● What is required
Each line from the start of the data below through the one containing "show moderate cytoplasmic/membranous" must be reproduced exactly.

'''

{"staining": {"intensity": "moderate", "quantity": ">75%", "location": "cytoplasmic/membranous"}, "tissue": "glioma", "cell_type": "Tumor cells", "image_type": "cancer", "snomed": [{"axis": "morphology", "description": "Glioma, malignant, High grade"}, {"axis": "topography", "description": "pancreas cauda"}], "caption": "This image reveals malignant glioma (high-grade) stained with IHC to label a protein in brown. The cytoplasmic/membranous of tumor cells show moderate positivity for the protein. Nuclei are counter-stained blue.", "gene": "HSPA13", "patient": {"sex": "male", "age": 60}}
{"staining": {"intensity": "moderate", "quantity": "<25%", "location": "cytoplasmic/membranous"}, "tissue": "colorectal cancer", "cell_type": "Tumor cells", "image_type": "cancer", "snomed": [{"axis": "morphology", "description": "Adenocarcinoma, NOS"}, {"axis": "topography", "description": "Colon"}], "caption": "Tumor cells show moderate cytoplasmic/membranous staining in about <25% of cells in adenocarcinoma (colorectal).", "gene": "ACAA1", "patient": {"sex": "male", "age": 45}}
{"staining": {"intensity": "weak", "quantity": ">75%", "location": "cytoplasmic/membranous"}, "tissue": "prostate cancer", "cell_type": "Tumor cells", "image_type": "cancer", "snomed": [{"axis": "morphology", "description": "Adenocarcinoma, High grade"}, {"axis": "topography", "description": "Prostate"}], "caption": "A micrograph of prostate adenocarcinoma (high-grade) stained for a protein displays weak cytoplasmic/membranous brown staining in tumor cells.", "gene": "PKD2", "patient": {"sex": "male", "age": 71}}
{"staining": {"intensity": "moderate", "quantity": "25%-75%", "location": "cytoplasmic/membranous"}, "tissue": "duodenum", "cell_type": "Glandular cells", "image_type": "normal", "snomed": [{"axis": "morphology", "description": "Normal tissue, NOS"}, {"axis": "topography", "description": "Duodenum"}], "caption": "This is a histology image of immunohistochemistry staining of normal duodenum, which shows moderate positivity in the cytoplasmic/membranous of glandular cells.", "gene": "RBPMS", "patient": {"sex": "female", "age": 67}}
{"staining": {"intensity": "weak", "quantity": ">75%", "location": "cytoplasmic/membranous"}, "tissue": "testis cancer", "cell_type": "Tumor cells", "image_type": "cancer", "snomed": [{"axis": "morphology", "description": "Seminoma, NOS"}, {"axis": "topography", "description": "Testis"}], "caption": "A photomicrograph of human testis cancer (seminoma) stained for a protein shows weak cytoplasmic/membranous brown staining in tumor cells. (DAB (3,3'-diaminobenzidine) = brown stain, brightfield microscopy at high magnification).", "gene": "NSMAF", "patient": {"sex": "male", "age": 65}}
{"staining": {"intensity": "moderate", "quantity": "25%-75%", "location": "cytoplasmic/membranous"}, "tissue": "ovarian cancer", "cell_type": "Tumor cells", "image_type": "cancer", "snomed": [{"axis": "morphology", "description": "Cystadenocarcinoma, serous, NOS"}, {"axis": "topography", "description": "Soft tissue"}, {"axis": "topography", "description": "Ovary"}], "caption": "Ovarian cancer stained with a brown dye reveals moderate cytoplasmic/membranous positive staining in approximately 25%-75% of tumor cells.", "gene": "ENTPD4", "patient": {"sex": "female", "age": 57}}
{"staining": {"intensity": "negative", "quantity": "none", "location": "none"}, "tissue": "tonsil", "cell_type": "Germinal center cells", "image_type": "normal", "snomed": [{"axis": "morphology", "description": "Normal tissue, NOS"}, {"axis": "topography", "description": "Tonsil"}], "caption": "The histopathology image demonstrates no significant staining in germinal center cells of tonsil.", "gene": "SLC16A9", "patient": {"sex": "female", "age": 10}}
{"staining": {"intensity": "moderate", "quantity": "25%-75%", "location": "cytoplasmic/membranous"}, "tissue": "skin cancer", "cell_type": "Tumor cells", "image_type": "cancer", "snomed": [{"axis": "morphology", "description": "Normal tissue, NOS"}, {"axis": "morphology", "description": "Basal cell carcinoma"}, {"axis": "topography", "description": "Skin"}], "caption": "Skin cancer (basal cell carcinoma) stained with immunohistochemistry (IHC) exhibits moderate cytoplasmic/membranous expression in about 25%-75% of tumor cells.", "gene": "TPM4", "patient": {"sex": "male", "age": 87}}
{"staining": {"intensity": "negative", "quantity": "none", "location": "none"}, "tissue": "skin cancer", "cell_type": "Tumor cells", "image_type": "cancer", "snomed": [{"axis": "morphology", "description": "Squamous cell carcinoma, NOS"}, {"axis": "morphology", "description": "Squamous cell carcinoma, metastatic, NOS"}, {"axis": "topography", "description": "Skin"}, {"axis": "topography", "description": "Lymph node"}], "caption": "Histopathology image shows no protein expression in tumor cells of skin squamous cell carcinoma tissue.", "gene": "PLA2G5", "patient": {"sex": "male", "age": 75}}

'''

● Answer to the exercise
{"staining": {"intensity": "moderate", "quantity": ">75%", "location": "cytoplasmic/membranous"}, "tissue": "glioma", "cell_type": "Tumor cells", "image_type": "cancer", "snomed": [{"axis": "morphology", "description": "Glioma, malignant, High grade"}, {"axis": "topography", "description": "pancreas cauda"}], "caption": "This image reveals malignant glioma (high-grade) stained with IHC to label a protein in brown. The cytoplasmic/membranous of tumor cells show moderate positivity for the protein. Nuclei are counter-stained blue.", "gene": "HSPA13", "patient": {"sex": "male", "age": 60}}
{"staining": {"intensity": "moderate", "quantity": "<25%", "location": "cytoplasmic/membranous"}, "tissue": "colorectal cancer", "cell_type": "Tumor cells", "image_type": "cancer", "snomed": [{"axis": "morphology", "description": "Adenocarcinoma, NOS"}, {"axis": "topography", "description": "Colon"}], "caption": "Tumor cells show moderate cytoplasmic/membranous staining in about <25% of cells in adenocarcinoma (colorectal).", "gene": "ACAA1", "patient": {"sex": "male", "age": 45}}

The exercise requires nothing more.